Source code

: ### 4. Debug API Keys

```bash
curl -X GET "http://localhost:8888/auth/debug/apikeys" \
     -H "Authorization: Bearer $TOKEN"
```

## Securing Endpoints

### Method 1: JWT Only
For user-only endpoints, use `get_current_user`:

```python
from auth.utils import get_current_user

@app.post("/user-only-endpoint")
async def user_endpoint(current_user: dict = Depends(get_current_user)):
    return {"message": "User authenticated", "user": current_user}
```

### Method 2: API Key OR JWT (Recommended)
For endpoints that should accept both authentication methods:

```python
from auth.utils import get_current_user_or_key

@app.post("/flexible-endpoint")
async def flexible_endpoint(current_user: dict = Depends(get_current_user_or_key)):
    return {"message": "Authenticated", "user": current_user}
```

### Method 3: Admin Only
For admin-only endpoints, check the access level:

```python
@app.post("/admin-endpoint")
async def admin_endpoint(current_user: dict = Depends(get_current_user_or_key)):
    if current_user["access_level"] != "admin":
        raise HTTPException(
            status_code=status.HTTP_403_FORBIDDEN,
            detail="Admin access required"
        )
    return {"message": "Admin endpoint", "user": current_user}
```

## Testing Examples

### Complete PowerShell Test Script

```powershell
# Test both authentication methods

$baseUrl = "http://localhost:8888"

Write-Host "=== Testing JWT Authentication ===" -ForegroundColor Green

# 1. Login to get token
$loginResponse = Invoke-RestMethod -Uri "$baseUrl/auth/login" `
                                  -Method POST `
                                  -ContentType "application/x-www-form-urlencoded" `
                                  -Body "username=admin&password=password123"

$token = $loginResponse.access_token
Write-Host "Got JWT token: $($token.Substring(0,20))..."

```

####################

GOAL OF THE EXERCISE: A verbatim copy of every entry is needed.

RESULT BELOW:
Source code

: ### 4. Debug API Keys

```bash
curl -X GET "http://localhost:8888/auth/debug/apikeys" \
     -H "Authorization: Bearer $TOKEN"
```

## Securing Endpoints

### Method 1: JWT Only
For user-only endpoints, use `get_current_user`:

```python
from auth.utils import get_current_user

@app.post("/user-only-endpoint")
async def user_endpoint(current_user: dict = Depends(get_current_user)):
    return {"message": "User authenticated", "user": current_user}
```

### Method 2: API Key OR JWT (Recommended)
For endpoints that should accept both authentication methods:

```python
from auth.utils import get_current_user_or_key

@app.post("/flexible-endpoint")
async def flexible_endpoint(current_user: dict = Depends(get_current_user_or_key)):
    return {"message": "Authenticated", "user": current_user}
```

### Method 3: Admin Only
For admin-only endpoints, check the access level:

```python
@app.post("/admin-endpoint")
async def admin_endpoint(current_user: dict = Depends(get_current_user_or_key)):
    if current_user["access_level"] != "admin":
        raise HTTPException(
            status_code=status.HTTP_403_FORBIDDEN,
            detail="Admin access required"
        )
    return {"message": "Admin endpoint", "user": current_user}
```

## Testing Examples

### Complete PowerShell Test Script

```powershell
# Test both authentication methods

$baseUrl = "http://localhost:8888"

Write-Host "=== Testing JWT Authentication ===" -ForegroundColor Green

# 1. Login to get token
$loginResponse = Invoke-RestMethod -Uri "$baseUrl/auth/login" `
                                  -Method POST `
                                  -ContentType "application/x-www-form-urlencoded" `
                                  -Body "username=admin&password=password123"

$token = $loginResponse.access_token
Write-Host "Got JWT token: $($token.Substring(0,20))..."

```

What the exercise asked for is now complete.